*** The records ***
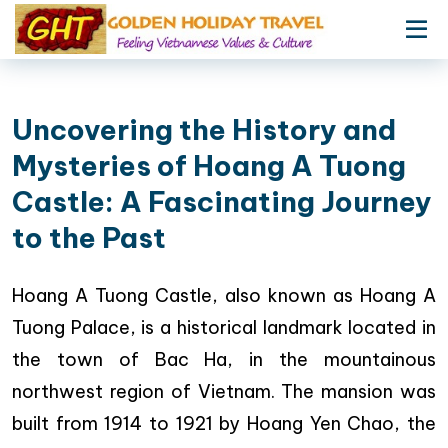
Uncovering the History and
Mysteries of Hoang A Tuong
Castle: A Fascinating Journey
to the Past
Hoang A Tuong Castle, also known as Hoang A
Tuong Palace, is a historical landmark located in
the town of Bac Ha, in the mountainous
northwest region of Vietnam. The mansion was
built from 1914 to 1921 by Hoang Yen Chao, the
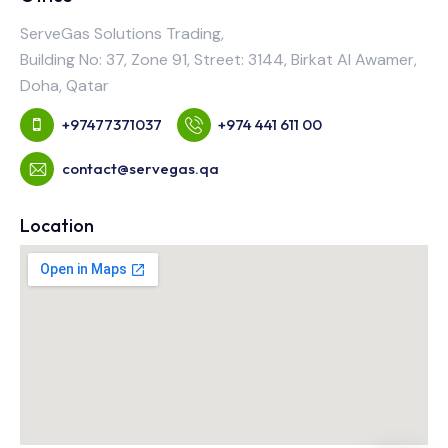
ServeGas Solutions Trading,
Building No: 37, Zone 91, Street: 3144, Birkat Al Awamer,
Doha, Qatar
+97477371037
+974 441 611 00
contact@servegas.qa
Location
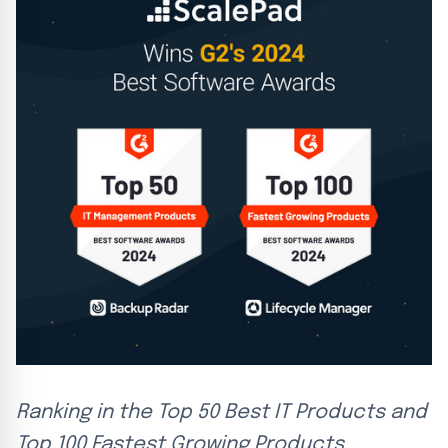
Ranking in the Top 50 Best IT Products and
Top 100 Fastest Growing Products .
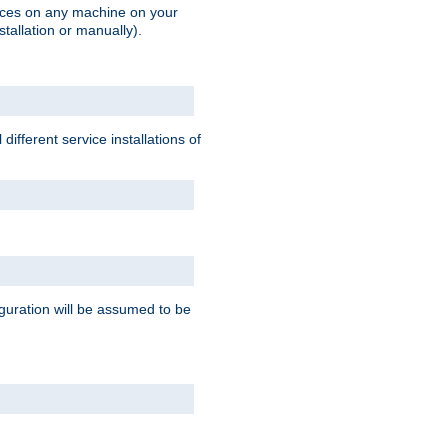
vices on any machine on your
stallation or manually).
ifferent service installations of
guration will be assumed to be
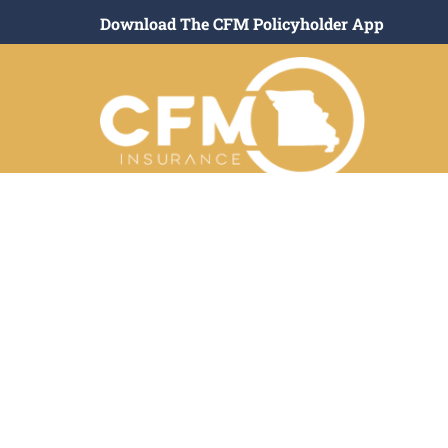
Download The CFM Policyholder App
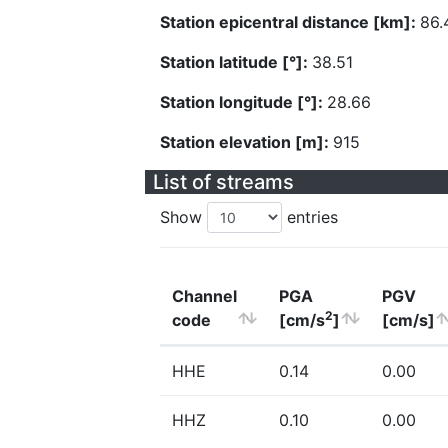
Station epicentral distance [km]:
86.
Station latitude [°]:
38.51
Station longitude [°]:
28.66
Station elevation [m]:
915
List of streams
Show
entries
Channel
PGA
PGV
2
code
[cm/s
]
[cm/s]
HHE
0.14
0.00
HHZ
0.10
0.00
*** End of The records ***
## What to do:
Looking at the records above, say how many lines contain the string "Products". Give the number and no other words.

## Output of the exercise:
2